David Mills on Alan Wolfe on the Modern Christian College

...but I want here only to note that every college and university has a statement of faith, though for the vast majority the statement remains completely unarticulated. (The propaganda colleges produce for the parents and the donors is both more abstract and more idealistic than the principles, the faith statement, by which they live their lives.)

And because they have not articulated their beliefs, their implicit statement of faith is almost certainly to some extent incoherent. In this the rigorously confessional Evangelical and Catholic colleges may claim superiority to their secular peers: they know what they believe, and have taken some trouble to work out what that means, and their both their principles and their application can be criticized.

Mills is responding to an article by Alan Wolfe. Read the rest of Mill's response here.

Friday, February 16, 2007

FT on the Anglican Communion

Jordan Hylden calls this week's meeting of the archbishops of the Anglican Communion "he single most promising opportunity since the English Reformation to ensure the long-term unity and orthodoxy of Anglican Christianity."

Read the rest he has to say here.

Newman on Justification (pt 1)

At the end of last semester, I vowed to myself to re-read (and re-read and re-read) St. Paul's epistle to the church in Rome, and try to learn it--not just the Apostle's words, though memorization is a happy byproduct--but what he meant.

Also last semester, I met John Henry Cardinal Newman, whose Idea of a University I have found (seriously) engrossing. Imagine my delight to find another book by Cardinal Newman: Lectures on Justification. I've read the first lecture ("Faith considered as the Instrumental Cause of Justification," in which Newman treats what he identifies as the Lutheran position on justification) and part of the twelfth lecture, "Faith viewed relatively to Rites and Works." The following is the first paragraph of the latter:

I NOW proceed to show that though we are justified, as St. Paul says, by faith, and, as our Articles and Homilies say, by faith only, nevertheless we are justified, as St. James says, by works; and to show in what sense this latter doctrine is true, and that, not only in the case of works of righteousness, but also of ritual services, such as Baptism, as St. Paul and St. Peter teach. Of course I do not forget St. Paul's declaration that "a man is justified by faith without the deeds of the Law," but he does not thereby assert that justification is independent of the deeds of the Gospel, as a few remarks will suffice to show.
I hope he keeps his word, and actually succeeds in "show[ing]" how we can wholly affirm, without strained interpretation, the letters of each apostle. My knowledge of Greek--the language in which both St. Paul and St. James wrote their epistles--is minimal, but I do know that each writer uses the same Greek words (or root words) for faith (pistis), justify (diakaioo), and works (ergon).

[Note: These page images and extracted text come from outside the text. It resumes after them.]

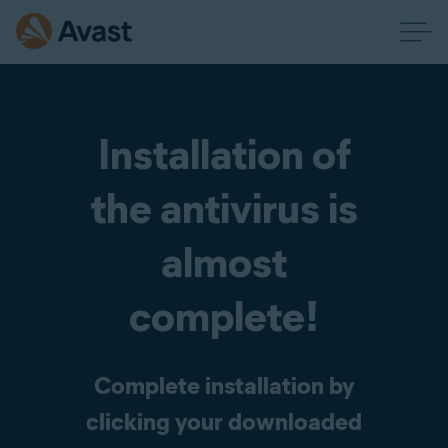
Installation of
the antivirus is
almost
complete!
Complete installation by
clicking your downloaded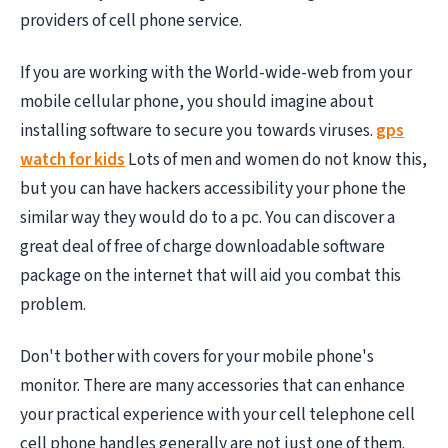
providers of cell phone service.
If you are working with the World-wide-web from your
mobile cellular phone, you should imagine about
installing software to secure you towards viruses.
gps
watch for kids
Lots of men and women do not know this,
but you can have hackers accessibility your phone the
similar way they would do to a pc. You can discover a
great deal of free of charge downloadable software
package on the internet that will aid you combat this
problem.
Don't bother with covers for your mobile phone's
monitor. There are many accessories that can enhance
your practical experience with your cell telephone cell
cell phone handles generally are not just one of them.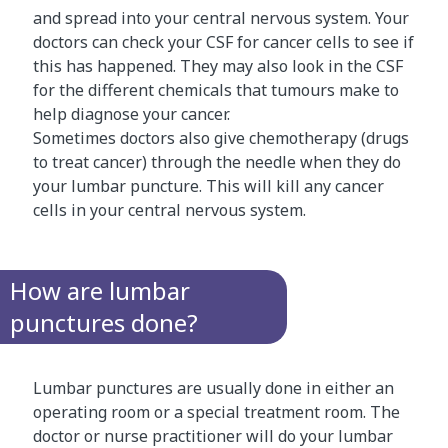
and spread into your central nervous system. Your
doctors can check your CSF for cancer cells to see if
this has happened. They may also look in the CSF
for the different chemicals that tumours make to
help diagnose your cancer.
Sometimes doctors also give chemotherapy (drugs
to treat cancer) through the needle when they do
your lumbar puncture. This will kill any cancer
cells in your central nervous system.
How are lumbar
punctures done?
Lumbar punctures are usually done in either an
operating room or a special treatment room. The
doctor or nurse practitioner will do your lumbar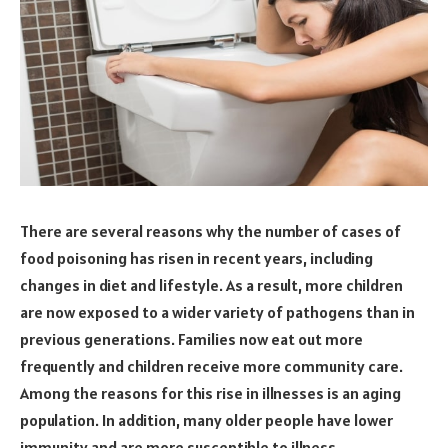
There are several reasons why the number of cases of
food poisoning has risen in recent years, including
changes in diet and lifestyle. As a result, more children
are now exposed to a wider variety of pathogens than in
previous generations. Families now eat out more
frequently and children receive more community care.
Among the reasons for this rise in illnesses is an aging
population. In addition, many older people have lower
immunity and are more susceptible to illness.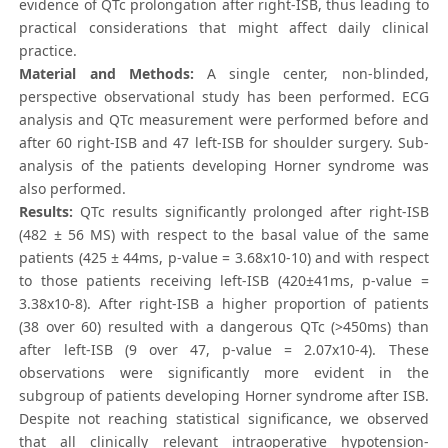
evidence of QTc prolongation after right-ISB, thus leading to
practical considerations that might affect daily clinical
practice.
Material and Methods:
A single center, non-blinded,
perspective observational study has been performed. ECG
analysis and QTc measurement were performed before and
after 60 right-ISB and 47 left-ISB for shoulder surgery. Sub-
analysis of the patients developing Horner syndrome was
also performed.
Results:
QTc results significantly prolonged after right-ISB
(482 ± 56 MS) with respect to the basal value of the same
patients (425 ± 44ms, p-value = 3.68x10-10) and with respect
to those patients receiving left-ISB (420±41ms, p-value =
3.38x10-8). After right-ISB a higher proportion of patients
(38 over 60) resulted with a dangerous QTc (>450ms) than
after left-ISB (9 over 47, p-value = 2.07x10-4). These
observations were significantly more evident in the
subgroup of patients developing Horner syndrome after ISB.
Despite not reaching statistical significance, we observed
that all clinically relevant intraoperative hypotension-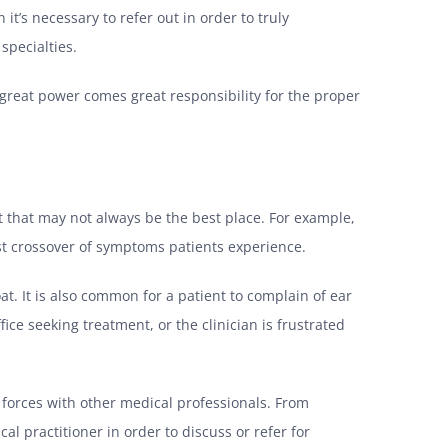
’s necessary to refer out in order to truly
specialties.
h great power comes great responsibility for the proper
t that may not always be the best place. For example,
st crossover of symptoms patients experience.
at. It is also common for a patient to complain of ear
ice seeking treatment, or the clinician is frustrated
g forces with other medical professionals. From
al practitioner in order to discuss or refer for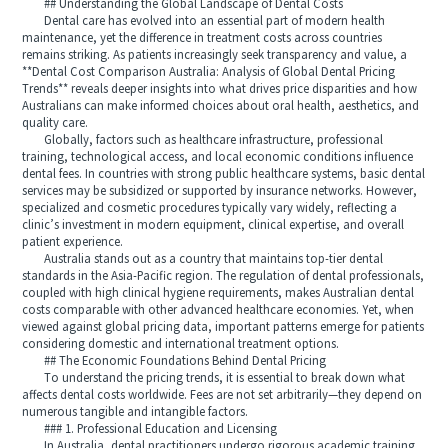
## Understanding the Global Landscape of Dental Costs
Dental care has evolved into an essential part of modern health
maintenance, yet the difference in treatment costs across countries
remains striking. As patients increasingly seek transparency and value, a
**Dental Cost Comparison Australia: Analysis of Global Dental Pricing
Trends** reveals deeper insights into what drives price disparities and how
Australians can make informed choices about oral health, aesthetics, and
quality care.
Globally, factors such as healthcare infrastructure, professional
training, technological access, and local economic conditions influence
dental fees. In countries with strong public healthcare systems, basic dental
services may be subsidized or supported by insurance networks. However,
specialized and cosmetic procedures typically vary widely, reflecting a
clinic’s investment in modern equipment, clinical expertise, and overall
patient experience.
Australia stands out as a country that maintains top-tier dental
standards in the Asia-Pacific region. The regulation of dental professionals,
coupled with high clinical hygiene requirements, makes Australian dental
costs comparable with other advanced healthcare economies. Yet, when
viewed against global pricing data, important patterns emerge for patients
considering domestic and international treatment options.
## The Economic Foundations Behind Dental Pricing
To understand the pricing trends, it is essential to break down what
affects dental costs worldwide. Fees are not set arbitrarily—they depend on
numerous tangible and intangible factors.
### 1. Professional Education and Licensing
In Australia, dental practitioners undergo rigorous academic training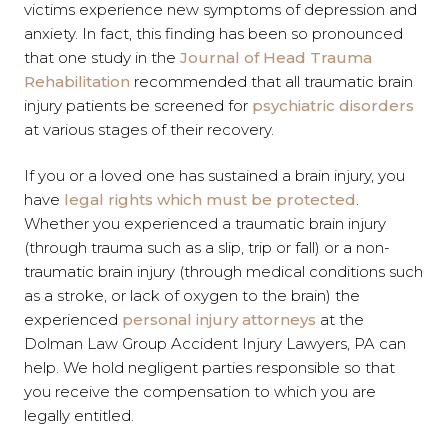
victims experience new symptoms of depression and
anxiety. In fact, this finding has been so pronounced
that one study in the
Journal of Head Trauma
Rehabilitation
recommended that all traumatic brain
injury patients be screened for
psychiatric disorders
at various stages of their recovery.
If you or a loved one has sustained a brain injury, you
have
legal rights which must be protected
.
Whether you experienced a traumatic brain injury
(through trauma such as a slip, trip or fall) or a non-
traumatic brain injury (through medical conditions such
as a stroke, or lack of oxygen to the brain) the
experienced
personal injury attorneys
at the
Dolman Law Group Accident Injury Lawyers, PA can
help. We hold negligent parties responsible so that
you receive the compensation to which you are
legally entitled.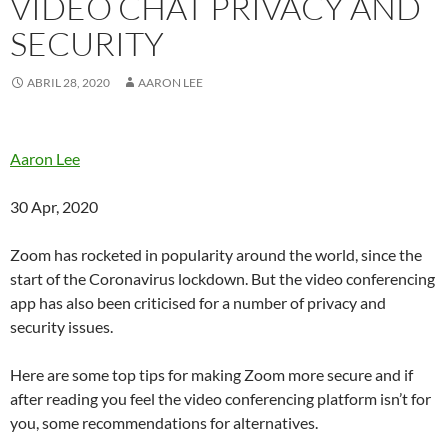
VIDEO CHAT PRIVACY AND
SECURITY
ABRIL 28, 2020
AARON LEE
Aaron Lee
30 Apr, 2020
Zoom has rocketed in popularity around the world, since the
start of the Coronavirus lockdown. But the video conferencing
app has also been criticised for a number of privacy and
security issues.
Here are some top tips for making Zoom more secure and if
after reading you feel the video conferencing platform isn’t for
you, some recommendations for alternatives.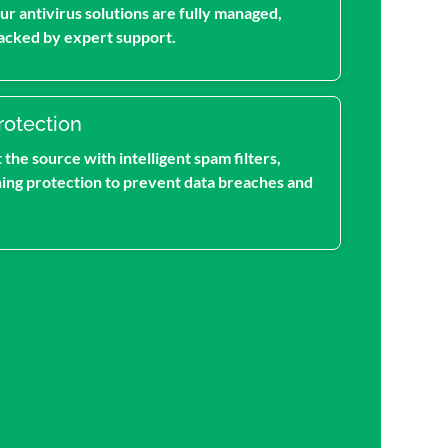
ur antivirus solutions are fully managed,
acked by expert support.
rotection
the source with intelligent spam filters,
hing protection to prevent data breaches and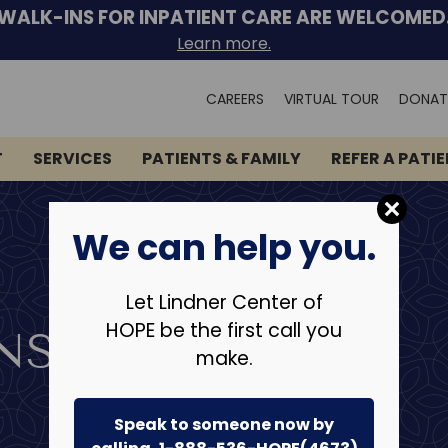
WALK-INS FOR INPATIENT CARE ARE WELCOMED
Learn more.
Search
CAREERS
VIRTUAL TOUR
DONAT
for:
T
SERVICES
PATIENTS & FAMILY
REFER A PATI
We can help you.
Let Lindner Center of
HOPE be the first call you
NS
make.
Speak to someone now by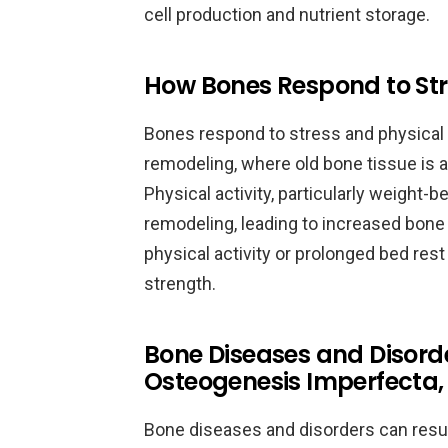
cell production and nutrient storage.
How Bones Respond to Stre
Bones respond to stress and physical 
remodeling, where old bone tissue is 
Physical activity, particularly weight-
remodeling, leading to increased bone 
physical activity or prolonged bed res
strength.
Bone Diseases and Disorde
Osteogenesis Imperfecta,
Bone diseases and disorders can result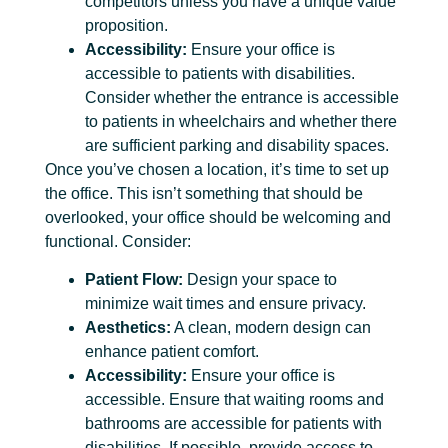
competitors unless you have a unique value
proposition.
Accessibility:
Ensure your office is
accessible to patients with disabilities.
Consider whether the entrance is accessible
to patients in wheelchairs and whether there
are sufficient parking and disability spaces.
Once you’ve chosen a location, it’s time to set up
the office. This isn’t something that should be
overlooked, your office should be welcoming and
functional. Consider:
Patient Flow:
Design your space to
minimize wait times and ensure privacy.
Aesthetics:
A clean, modern design can
enhance patient comfort.
Accessibility:
Ensure your office is
accessible. Ensure that waiting rooms and
bathrooms are accessible for patients with
disabilities. If possible, provide access to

For those interested, the relevant verses from each apostle are (e.g.) Romans 3:20 and James 2:24. I'll post more on Newman as I continue reading.

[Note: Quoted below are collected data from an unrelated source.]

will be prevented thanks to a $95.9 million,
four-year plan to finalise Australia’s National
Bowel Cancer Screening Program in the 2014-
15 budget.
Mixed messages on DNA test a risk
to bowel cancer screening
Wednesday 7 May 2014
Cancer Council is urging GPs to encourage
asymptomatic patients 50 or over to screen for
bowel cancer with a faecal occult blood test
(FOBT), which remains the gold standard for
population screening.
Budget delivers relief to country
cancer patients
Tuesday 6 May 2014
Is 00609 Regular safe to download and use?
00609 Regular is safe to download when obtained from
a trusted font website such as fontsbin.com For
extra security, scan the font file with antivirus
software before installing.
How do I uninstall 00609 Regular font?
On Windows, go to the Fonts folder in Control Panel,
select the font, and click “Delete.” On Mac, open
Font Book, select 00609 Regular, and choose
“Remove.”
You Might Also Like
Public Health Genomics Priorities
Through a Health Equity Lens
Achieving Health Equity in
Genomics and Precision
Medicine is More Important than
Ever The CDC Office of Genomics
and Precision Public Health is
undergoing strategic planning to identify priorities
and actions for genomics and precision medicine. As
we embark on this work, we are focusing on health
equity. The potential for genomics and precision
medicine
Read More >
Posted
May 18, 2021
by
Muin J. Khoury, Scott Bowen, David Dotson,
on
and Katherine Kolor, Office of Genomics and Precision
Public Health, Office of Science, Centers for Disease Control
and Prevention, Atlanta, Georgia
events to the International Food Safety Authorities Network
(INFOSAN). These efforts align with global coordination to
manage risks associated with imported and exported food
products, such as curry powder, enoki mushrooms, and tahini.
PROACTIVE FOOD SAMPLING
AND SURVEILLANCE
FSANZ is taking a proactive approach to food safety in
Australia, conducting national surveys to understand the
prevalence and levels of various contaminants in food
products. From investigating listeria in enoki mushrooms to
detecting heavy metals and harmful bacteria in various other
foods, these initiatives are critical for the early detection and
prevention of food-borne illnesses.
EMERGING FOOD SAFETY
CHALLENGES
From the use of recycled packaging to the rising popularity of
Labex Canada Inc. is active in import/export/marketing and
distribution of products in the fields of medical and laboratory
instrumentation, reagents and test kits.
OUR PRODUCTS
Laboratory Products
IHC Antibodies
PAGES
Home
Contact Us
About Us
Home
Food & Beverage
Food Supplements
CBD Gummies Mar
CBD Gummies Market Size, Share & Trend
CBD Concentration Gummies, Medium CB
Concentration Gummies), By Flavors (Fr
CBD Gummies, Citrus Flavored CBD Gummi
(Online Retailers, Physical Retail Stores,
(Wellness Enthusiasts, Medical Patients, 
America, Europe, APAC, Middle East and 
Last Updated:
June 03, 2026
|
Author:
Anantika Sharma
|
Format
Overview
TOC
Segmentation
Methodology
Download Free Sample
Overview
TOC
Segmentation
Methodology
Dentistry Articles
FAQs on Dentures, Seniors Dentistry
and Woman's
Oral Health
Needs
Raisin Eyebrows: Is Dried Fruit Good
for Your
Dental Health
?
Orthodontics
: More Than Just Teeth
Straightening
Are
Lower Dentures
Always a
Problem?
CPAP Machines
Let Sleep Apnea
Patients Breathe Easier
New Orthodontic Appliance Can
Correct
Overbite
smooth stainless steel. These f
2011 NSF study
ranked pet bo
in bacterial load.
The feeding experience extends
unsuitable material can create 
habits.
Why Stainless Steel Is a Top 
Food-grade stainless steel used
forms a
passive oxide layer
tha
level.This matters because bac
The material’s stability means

Thursday, February 15, 2007

the (recent) history of abortion

Women have turned to abortion to end unwanted pregnancies throughout the ages. In the U.S., induced abortion was common among Native Americans, and it was legal from colonial times to the middle of the 19th century. But unclean, primitive medical practices made it very dangerous. To protect women’s lives, laws against abortion began to be passed during the mid-1800s. But by the middle of the 20th century, cleaner, more advanced medical procedures made safe abortion possible. All U.S. laws against abortion were overturned in 1973 by the landmark U.S. Supreme Court decision in Roe v. Wade. Today, abortion is legal nationwide and is one of the safest of all available medical procedures. (source)

"Women have turned to abortion to end unwanted pregnancies throughout the ages." That may be, but it doesn't make for a strong case for historical precedent to refer to less than 300 years of history.

Were 19th century abortion laws really passed to protect mothers from harm?

And, oh, that last sentence. Abortion probably is much safer for mothers now than it was in the past. But it is no safer for their unborn children.